Marketed as the best preserved workhouse still standing in England, the incredible-looking building – which dates from 1824 – tells the hidden story of the poor through its thought-provoking tour and other special activities.
To start the anniversary year off in style, the venue, which is owned and run by the National Trust, will reopen for the new season on Wednesday with free entry to a new exhibition Ten Years of Housekeeping at The Workhouse.
What better way to spend that extra leap year day?
Also, on March 13 (the actual anniversary of the opening), the director general of the National Trust, Dame Fiona Reynolds, will attend a presentation of long-service awards to more than 40 volunteers who have helped bring the history of the building to life.
She'll also launch a new laundry room where, instead of the usual formal cutting of a ribbon, she'll cut a washing line complete with some delightful pauper's clothing.
Property manager Rachel Harrison adds: "We are all very excited about 2012 as the tenth anniversary of opening the Workhouse to the public.
"As well as the ever-popular Graft, Gruel and Good-For-Nothings Days, family fun days and Easter trails, we have special events planned for 2012 – including a Victorian village fete and community drama weekend. We hope as many people as possible will come and celebrate with us."
The Workhouse was built as a place of last resort for the poor and destitute of Southwell, and was still being used for temporary accommodation for families into the 1980s.
Built at a cost of £6,500, it was originally known as the Thurgarton Hundred Incorporated Workhouse and served 49 parishes, each represented by guardians who held regular meetings there.
After the building found itself under threat of development into residential flats in the 1990s, the National Trust intervened to acquire the property. It spent £4.5m and three years on the purchase and restoration of the building, which opened its doors to the public on March 13, 2002.
The Workhouse's austere whitewashed walls once played host to a range of inmates who were divided into children, the elderly and infirm and the able-bodied.
The story is told from the perspective of those who lived and worked there – and you can listen to their tales and decide for yourself whether it was a place of despair or a beacon of hope.
You'll meet the Reverend Becher, founder of the Workhouse, and immerse yourself in the unique atmosphere evoked by the audio guide, which is based on real archive records.

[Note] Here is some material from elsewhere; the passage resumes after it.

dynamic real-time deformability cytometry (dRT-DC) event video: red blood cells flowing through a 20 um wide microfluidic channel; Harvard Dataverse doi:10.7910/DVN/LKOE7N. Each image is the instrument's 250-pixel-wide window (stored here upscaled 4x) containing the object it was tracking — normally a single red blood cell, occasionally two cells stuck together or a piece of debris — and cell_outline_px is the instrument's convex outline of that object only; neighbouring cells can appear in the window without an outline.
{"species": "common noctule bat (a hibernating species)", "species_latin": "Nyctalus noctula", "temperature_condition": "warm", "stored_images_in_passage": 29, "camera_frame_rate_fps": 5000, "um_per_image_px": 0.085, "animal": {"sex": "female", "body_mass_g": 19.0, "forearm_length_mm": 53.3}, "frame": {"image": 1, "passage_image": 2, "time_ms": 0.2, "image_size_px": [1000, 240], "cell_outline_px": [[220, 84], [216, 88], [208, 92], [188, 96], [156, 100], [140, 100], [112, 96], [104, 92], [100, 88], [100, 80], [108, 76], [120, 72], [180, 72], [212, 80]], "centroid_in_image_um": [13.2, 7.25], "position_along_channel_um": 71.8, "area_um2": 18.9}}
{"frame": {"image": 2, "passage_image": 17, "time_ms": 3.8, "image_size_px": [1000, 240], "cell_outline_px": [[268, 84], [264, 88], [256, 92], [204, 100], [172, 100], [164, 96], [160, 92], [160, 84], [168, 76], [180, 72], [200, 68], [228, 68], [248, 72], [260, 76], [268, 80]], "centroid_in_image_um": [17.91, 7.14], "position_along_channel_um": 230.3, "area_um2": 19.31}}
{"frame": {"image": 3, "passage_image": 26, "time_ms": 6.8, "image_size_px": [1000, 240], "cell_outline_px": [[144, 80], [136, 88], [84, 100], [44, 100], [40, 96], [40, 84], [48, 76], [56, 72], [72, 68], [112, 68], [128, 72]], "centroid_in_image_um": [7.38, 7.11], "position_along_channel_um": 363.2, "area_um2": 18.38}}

Anyone interested in social history will love discovering how society dealt with poverty through the centuries.
You can also explore the segregated work yards, day rooms, dormitories, master's quarters and cellars, then see the recreated working 19th-century garden and find out what food the paupers would have eaten.
Among the surprising and entertaining characters you'll get to meet are Sarah Godson, who once bared her bottom in church, as well as a host of others whose moving stories are told in a energetic way.

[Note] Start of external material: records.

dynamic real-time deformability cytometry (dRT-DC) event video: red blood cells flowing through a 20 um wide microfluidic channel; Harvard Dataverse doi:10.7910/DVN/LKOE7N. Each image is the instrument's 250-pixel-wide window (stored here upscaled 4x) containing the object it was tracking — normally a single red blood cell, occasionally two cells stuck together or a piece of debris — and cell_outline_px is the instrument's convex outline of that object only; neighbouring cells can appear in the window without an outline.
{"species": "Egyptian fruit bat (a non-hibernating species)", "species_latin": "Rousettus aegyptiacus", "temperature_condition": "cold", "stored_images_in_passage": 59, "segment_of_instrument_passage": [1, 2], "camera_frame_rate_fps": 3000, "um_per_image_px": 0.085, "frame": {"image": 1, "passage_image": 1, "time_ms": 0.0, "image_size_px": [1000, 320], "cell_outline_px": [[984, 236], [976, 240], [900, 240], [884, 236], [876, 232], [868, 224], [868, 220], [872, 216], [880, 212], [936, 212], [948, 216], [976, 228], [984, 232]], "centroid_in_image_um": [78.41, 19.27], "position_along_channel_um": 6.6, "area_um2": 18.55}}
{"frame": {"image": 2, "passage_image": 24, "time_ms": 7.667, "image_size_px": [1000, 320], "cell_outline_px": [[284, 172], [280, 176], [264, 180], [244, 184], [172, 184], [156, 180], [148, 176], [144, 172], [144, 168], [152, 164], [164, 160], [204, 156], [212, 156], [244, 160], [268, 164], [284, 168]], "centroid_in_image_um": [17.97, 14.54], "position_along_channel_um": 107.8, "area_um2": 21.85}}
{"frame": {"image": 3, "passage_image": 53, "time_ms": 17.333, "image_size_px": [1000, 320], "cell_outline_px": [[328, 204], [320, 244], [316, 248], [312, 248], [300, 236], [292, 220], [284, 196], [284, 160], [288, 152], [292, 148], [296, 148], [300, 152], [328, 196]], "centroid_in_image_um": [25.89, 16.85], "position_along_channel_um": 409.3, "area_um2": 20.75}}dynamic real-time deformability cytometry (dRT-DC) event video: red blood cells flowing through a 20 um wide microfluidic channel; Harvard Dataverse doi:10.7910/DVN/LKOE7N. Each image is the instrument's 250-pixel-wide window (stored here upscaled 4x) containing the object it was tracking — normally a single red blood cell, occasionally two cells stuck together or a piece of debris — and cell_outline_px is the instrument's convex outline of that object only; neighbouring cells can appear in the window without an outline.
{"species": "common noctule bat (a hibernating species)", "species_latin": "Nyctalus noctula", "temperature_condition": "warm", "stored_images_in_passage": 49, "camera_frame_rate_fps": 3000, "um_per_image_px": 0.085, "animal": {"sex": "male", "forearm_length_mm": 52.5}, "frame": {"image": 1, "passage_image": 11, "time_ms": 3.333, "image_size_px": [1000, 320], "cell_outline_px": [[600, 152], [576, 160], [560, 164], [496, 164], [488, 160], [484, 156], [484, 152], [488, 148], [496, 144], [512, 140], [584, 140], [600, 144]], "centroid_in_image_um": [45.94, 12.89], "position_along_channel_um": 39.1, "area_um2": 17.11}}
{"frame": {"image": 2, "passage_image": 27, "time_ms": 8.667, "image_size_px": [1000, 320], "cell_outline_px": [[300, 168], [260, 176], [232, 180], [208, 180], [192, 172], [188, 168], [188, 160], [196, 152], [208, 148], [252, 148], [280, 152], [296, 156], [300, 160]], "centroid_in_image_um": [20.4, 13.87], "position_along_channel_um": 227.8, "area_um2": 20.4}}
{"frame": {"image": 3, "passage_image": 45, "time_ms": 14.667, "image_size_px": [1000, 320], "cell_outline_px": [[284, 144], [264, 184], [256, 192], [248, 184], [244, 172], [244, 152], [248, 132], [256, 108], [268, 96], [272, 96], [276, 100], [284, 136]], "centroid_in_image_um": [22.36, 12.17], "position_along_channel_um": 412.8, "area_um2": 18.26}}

You can also find out more about your own ancestry through regular heritage events, as well as discovering the challenges the National Trust faced to preserve this amazing property.

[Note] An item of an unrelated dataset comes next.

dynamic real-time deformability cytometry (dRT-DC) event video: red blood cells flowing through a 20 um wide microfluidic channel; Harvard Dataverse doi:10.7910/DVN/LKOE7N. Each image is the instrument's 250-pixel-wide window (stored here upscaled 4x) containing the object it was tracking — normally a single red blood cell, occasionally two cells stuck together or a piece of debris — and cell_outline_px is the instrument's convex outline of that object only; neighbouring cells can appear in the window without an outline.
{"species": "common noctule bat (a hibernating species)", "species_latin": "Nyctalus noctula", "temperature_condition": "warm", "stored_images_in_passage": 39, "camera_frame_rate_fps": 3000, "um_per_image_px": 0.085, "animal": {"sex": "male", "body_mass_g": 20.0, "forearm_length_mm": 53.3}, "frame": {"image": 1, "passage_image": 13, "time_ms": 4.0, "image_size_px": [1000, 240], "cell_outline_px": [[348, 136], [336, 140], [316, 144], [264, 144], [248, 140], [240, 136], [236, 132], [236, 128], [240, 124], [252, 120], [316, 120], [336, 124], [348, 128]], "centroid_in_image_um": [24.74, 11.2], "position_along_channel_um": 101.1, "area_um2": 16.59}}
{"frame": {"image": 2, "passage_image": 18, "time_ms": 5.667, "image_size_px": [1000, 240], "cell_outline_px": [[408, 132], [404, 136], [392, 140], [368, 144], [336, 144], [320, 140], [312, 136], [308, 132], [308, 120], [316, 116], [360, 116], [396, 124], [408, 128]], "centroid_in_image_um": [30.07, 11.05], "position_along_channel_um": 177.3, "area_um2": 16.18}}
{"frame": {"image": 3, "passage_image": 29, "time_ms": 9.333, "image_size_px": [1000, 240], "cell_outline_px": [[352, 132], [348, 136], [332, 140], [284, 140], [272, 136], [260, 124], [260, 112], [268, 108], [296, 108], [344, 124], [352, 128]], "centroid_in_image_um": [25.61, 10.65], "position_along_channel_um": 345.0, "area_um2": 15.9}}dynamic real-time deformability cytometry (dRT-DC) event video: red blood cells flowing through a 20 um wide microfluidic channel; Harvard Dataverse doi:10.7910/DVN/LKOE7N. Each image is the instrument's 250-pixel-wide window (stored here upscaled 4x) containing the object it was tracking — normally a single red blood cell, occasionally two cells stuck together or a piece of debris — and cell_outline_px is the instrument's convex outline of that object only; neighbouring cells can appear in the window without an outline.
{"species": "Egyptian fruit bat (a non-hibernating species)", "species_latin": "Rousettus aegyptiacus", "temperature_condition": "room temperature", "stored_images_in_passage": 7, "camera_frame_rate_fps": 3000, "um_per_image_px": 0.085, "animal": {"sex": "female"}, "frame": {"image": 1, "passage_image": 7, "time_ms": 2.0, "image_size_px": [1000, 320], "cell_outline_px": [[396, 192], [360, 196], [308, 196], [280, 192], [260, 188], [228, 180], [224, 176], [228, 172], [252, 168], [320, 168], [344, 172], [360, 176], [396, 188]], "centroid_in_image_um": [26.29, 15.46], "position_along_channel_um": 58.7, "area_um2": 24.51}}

And don't forget the Victorian vegetable garden, planted and harvested following a three-year rotation method, popular during the 1850s.
A strong team of volunteers work the land every Wednesday and harvest seasonal goods for you to buy from the stunning vegetable barrow.
The Workhouse is open Wednesday to Sunday, noon to 5pm. Admission is £7 for adults, £3.50 for children and £17.50 for a family. Details on 01636 817250/www.nationaltrust.org.uk.